Data items

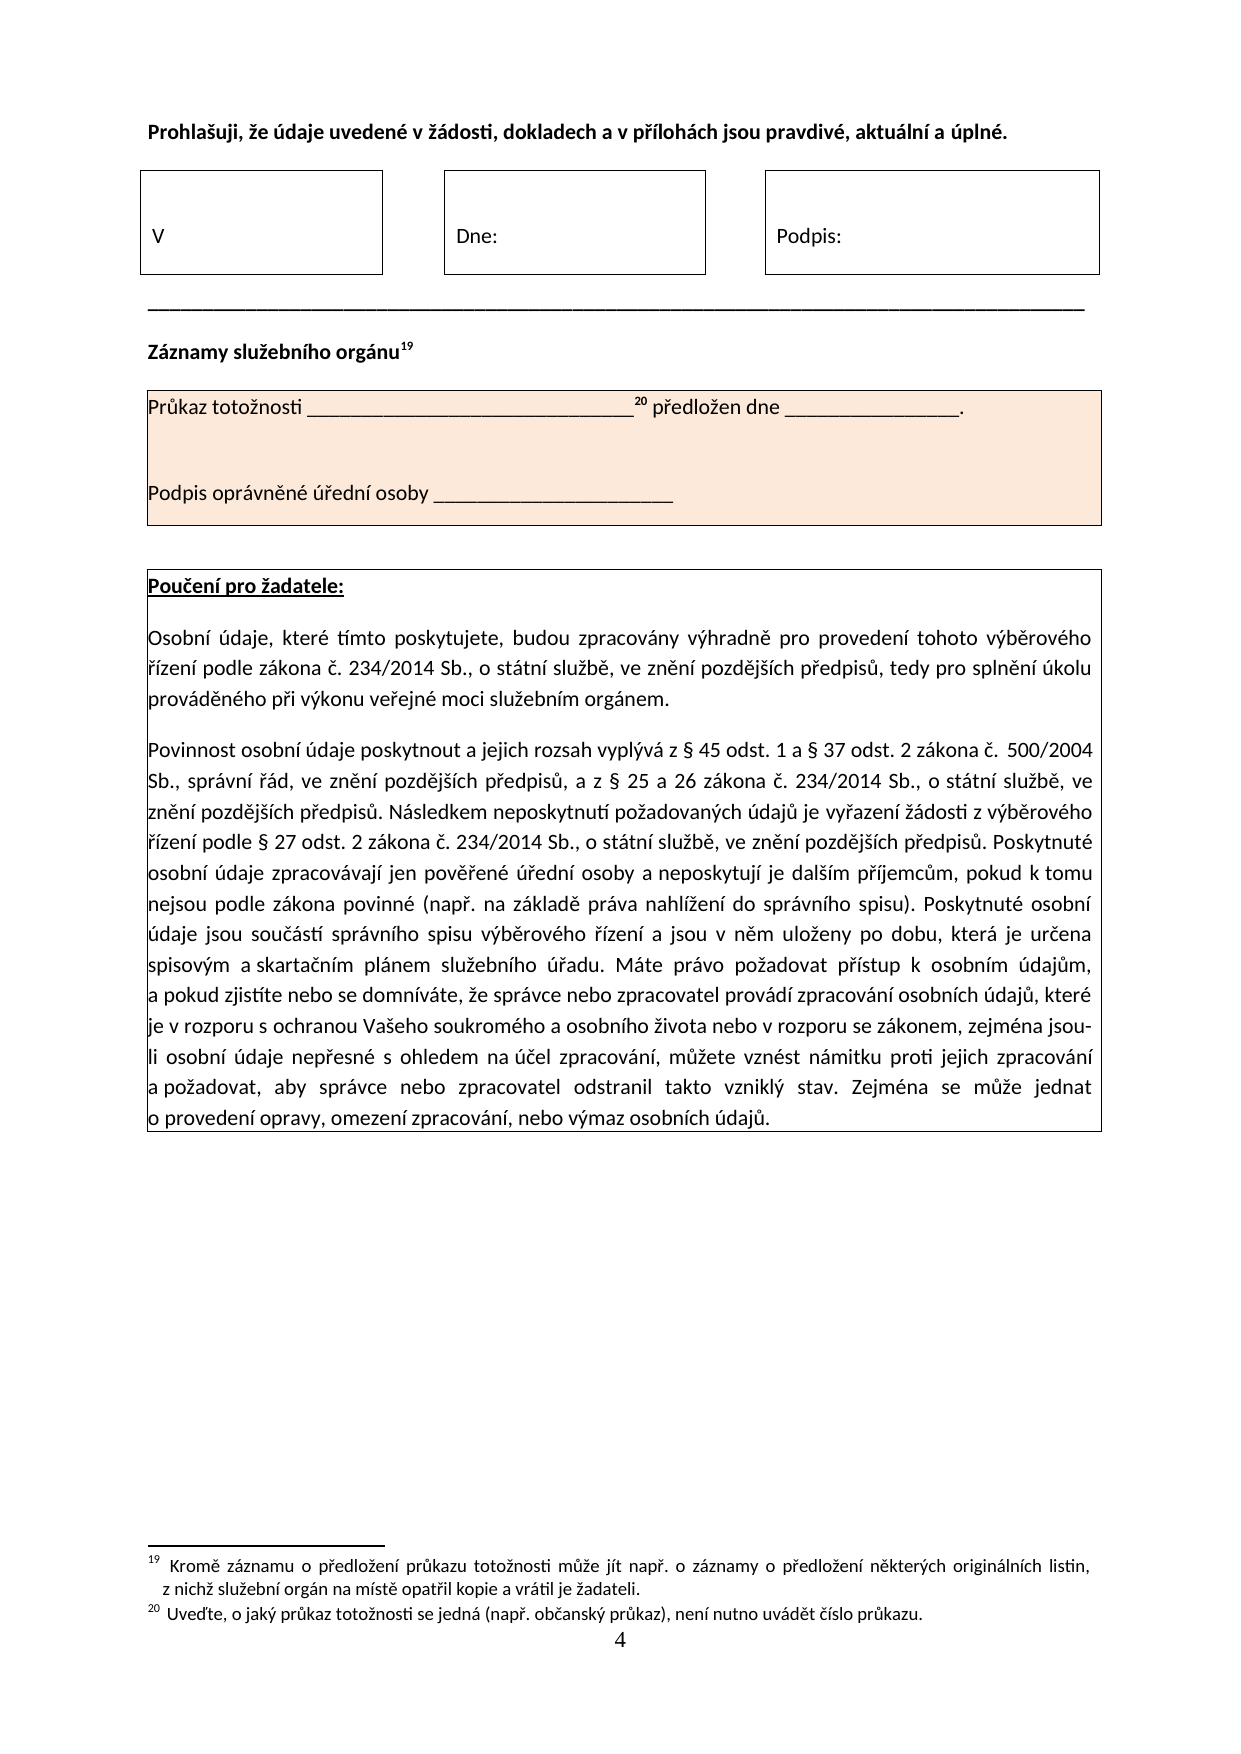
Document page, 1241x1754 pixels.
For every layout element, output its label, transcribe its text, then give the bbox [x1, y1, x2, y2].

table_header [706, 170, 765, 273]
text ______________________________________________________________________________________ [148, 287, 1092, 314]
text Poučení pro žadatele: [148, 570, 1101, 599]
table_header [383, 170, 444, 273]
text Podpis oprávněné úřední osoby ______________________ [148, 476, 1101, 506]
table_header Podpis: [766, 171, 1099, 273]
text Osobní údaje, které tímto poskytujete, budou zpracovány výhradně pro provedení tohoto výběrového řízení podle zákona č. 234/2014 Sb., o státní službě, ve znění pozdějších předpisů, tedy pro splnění úkolu prováděného při výkonu veřejné moci služebním orgánem. [148, 621, 1101, 712]
table_header Dne: [445, 171, 705, 273]
text Prohlašuji, že údaje uvedené v žádosti, dokladech a v přílohách jsou pravdivé, aktuální a úplné. [148, 118, 1092, 145]
text Povinnost osobní údaje poskytnout a jejich rozsah vyplývá z § 45 odst. 1 a § 37 odst. 2 zákona č. 500/2004 Sb., správní řád, ve znění pozdějších předpisů, a z § 25 a 26 zákona č. 234/2014 Sb., o státní službě, ve znění pozdějších předpisů. Následkem neposkytnutí požadovaných údajů je vyřazení žádosti z výběrového řízení podle § 27 odst. 2 zákona č. 234/2014 Sb., o státní službě, ve znění pozdějších předpisů. Poskytnuté osobní údaje zpracovávají jen pověřené úřední osoby a neposkytují je dalším příjemcům, pokud k tomu nejsou podle zákona povinné (např. na základě práva nahlížení do správního spisu). Poskytnuté osobní údaje jsou součástí správního spisu výběrového řízení a jsou v něm uloženy po dobu, která je určena spisovým a skartačním plánem služebního úřadu. Máte právo požadovat přístup k osobním údajům, a pokud zjistíte nebo se domníváte, že správce nebo zpracovatel provádí zpracování osobních údajů, které je v rozporu s ochranou Vašeho soukromého a osobního života nebo v rozporu se zákonem, zejména jsou-li osobní údaje nepřesné s ohledem na účel zpracování, můžete vznést námitku proti jejich zpracování a požadovat, aby správce nebo zpracovatel odstranil takto vzniklý stav. Zejména se může jednat o provedení opravy, omezení zpracování, nebo výmaz osobních údajů. [148, 733, 1101, 1131]
text Záznamy služebního orgánu [148, 338, 1092, 365]
text Průkaz totožnosti ______________________________ předložen dne ________________. [148, 391, 1101, 420]
table_header V [141, 171, 382, 273]
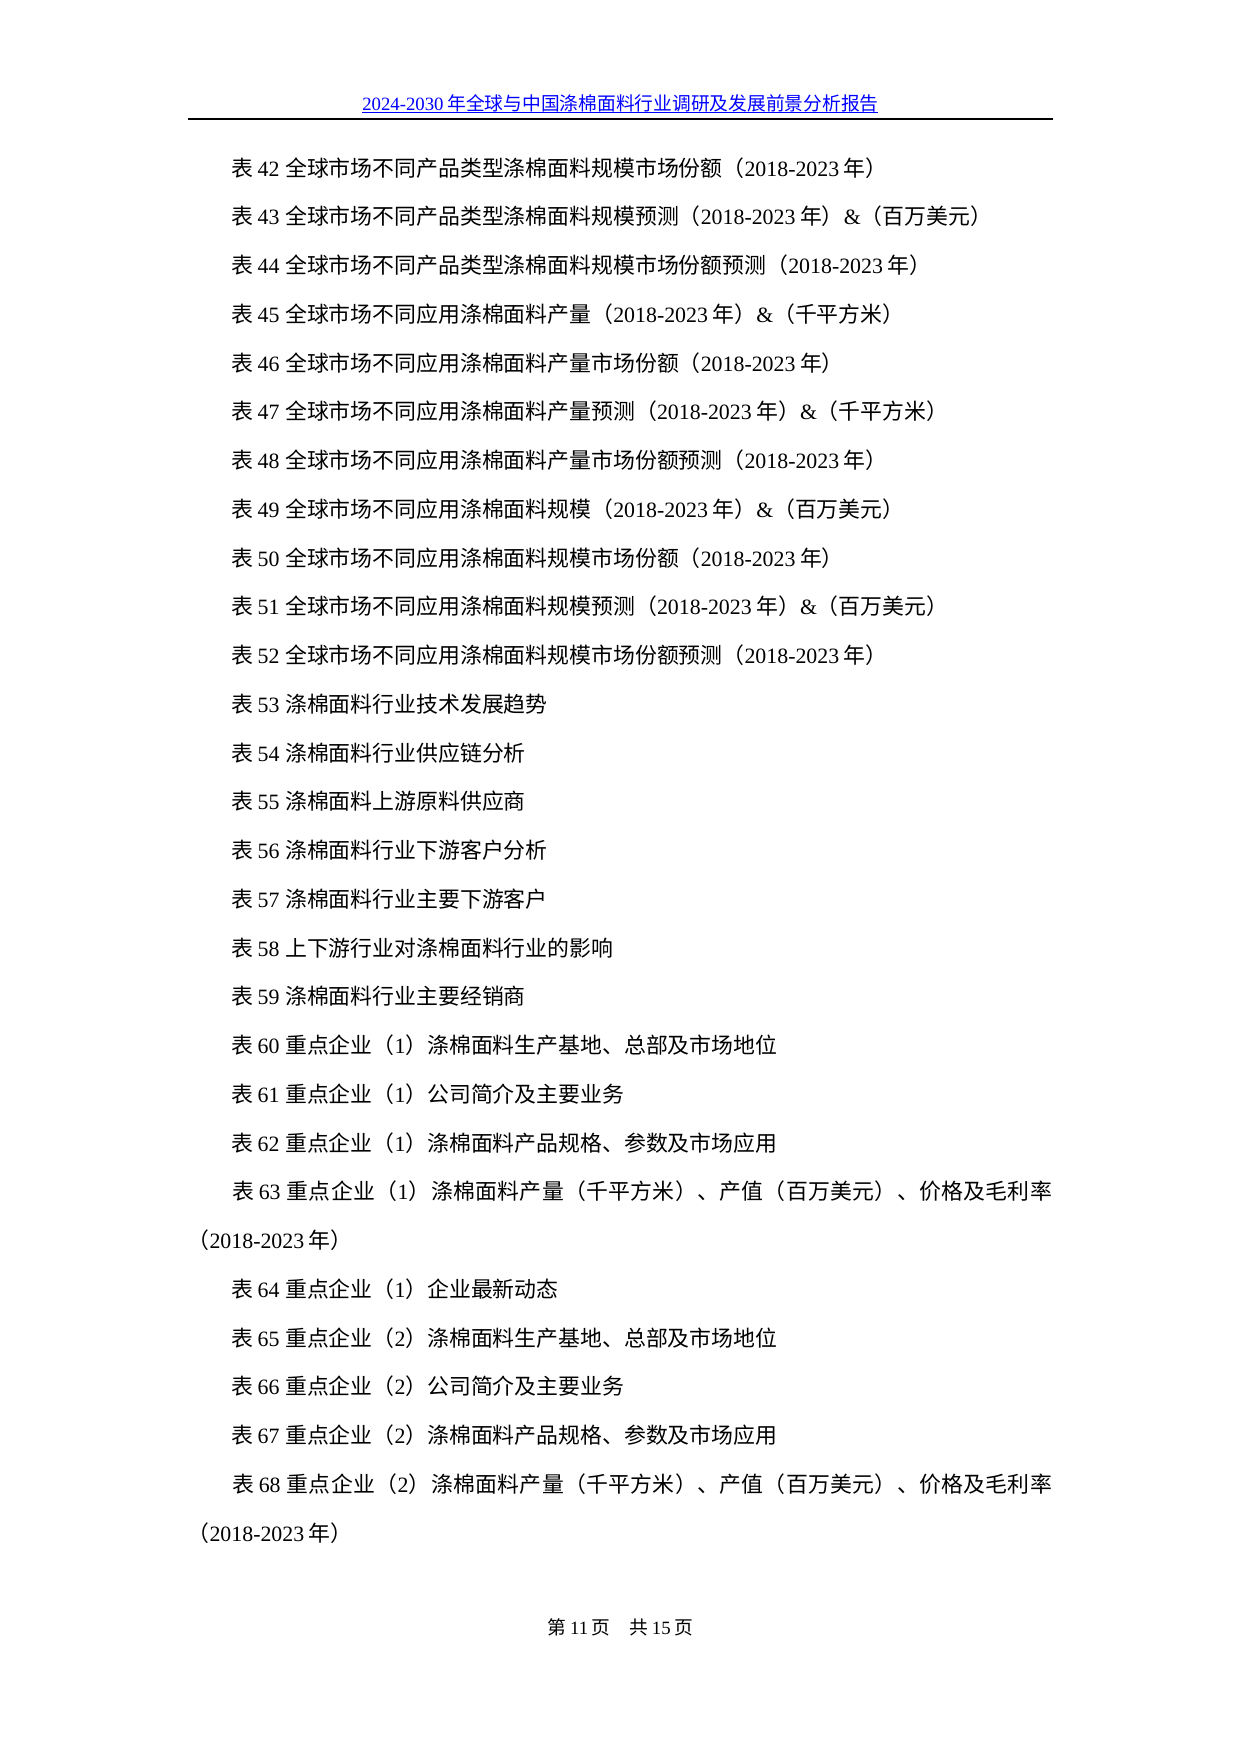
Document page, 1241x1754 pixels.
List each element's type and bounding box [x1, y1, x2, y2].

text [187, 150, 1053, 1548]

• **EXERCISE GOAL**: Exact copies of the entries above are needed, with every picture removed.

• **RESPONSE TO THIS EXERCISE**:
Document page, 1241x1754 pixels.
For every layout element, output its label, transcribe its text, then give the bbox [x1, y1, x2, y2].

table_header [706, 170, 765, 273]
text ______________________________________________________________________________________ [148, 287, 1092, 314]
text Poučení pro žadatele: [148, 570, 1101, 599]
table_header [383, 170, 444, 273]
text Podpis oprávněné úřední osoby ______________________ [148, 476, 1101, 506]
table_header Podpis: [766, 171, 1099, 273]
text Osobní údaje, které tímto poskytujete, budou zpracovány výhradně pro provedení tohoto výběrového řízení podle zákona č. 234/2014 Sb., o státní službě, ve znění pozdějších předpisů, tedy pro splnění úkolu prováděného při výkonu veřejné moci služebním orgánem. [148, 621, 1101, 712]
table_header Dne: [445, 171, 705, 273]
text Prohlašuji, že údaje uvedené v žádosti, dokladech a v přílohách jsou pravdivé, aktuální a úplné. [148, 118, 1092, 145]
text Povinnost osobní údaje poskytnout a jejich rozsah vyplývá z § 45 odst. 1 a § 37 odst. 2 zákona č. 500/2004 Sb., správní řád, ve znění pozdějších předpisů, a z § 25 a 26 zákona č. 234/2014 Sb., o státní službě, ve znění pozdějších předpisů. Následkem neposkytnutí požadovaných údajů je vyřazení žádosti z výběrového řízení podle § 27 odst. 2 zákona č. 234/2014 Sb., o státní službě, ve znění pozdějších předpisů. Poskytnuté osobní údaje zpracovávají jen pověřené úřední osoby a neposkytují je dalším příjemcům, pokud k tomu nejsou podle zákona povinné (např. na základě práva nahlížení do správního spisu). Poskytnuté osobní údaje jsou součástí správního spisu výběrového řízení a jsou v něm uloženy po dobu, která je určena spisovým a skartačním plánem služebního úřadu. Máte právo požadovat přístup k osobním údajům, a pokud zjistíte nebo se domníváte, že správce nebo zpracovatel provádí zpracování osobních údajů, které je v rozporu s ochranou Vašeho soukromého a osobního života nebo v rozporu se zákonem, zejména jsou-li osobní údaje nepřesné s ohledem na účel zpracování, můžete vznést námitku proti jejich zpracování a požadovat, aby správce nebo zpracovatel odstranil takto vzniklý stav. Zejména se může jednat o provedení opravy, omezení zpracování, nebo výmaz osobních údajů. [148, 733, 1101, 1131]
text Záznamy služebního orgánu [148, 338, 1092, 365]
text Průkaz totožnosti ______________________________ předložen dne ________________. [148, 391, 1101, 420]
table_header V [141, 171, 382, 273]
Document page, 1241x1754 pixels.
List each element's type and bounding box [x1, y1, x2, y2].

text [187, 150, 1053, 1548]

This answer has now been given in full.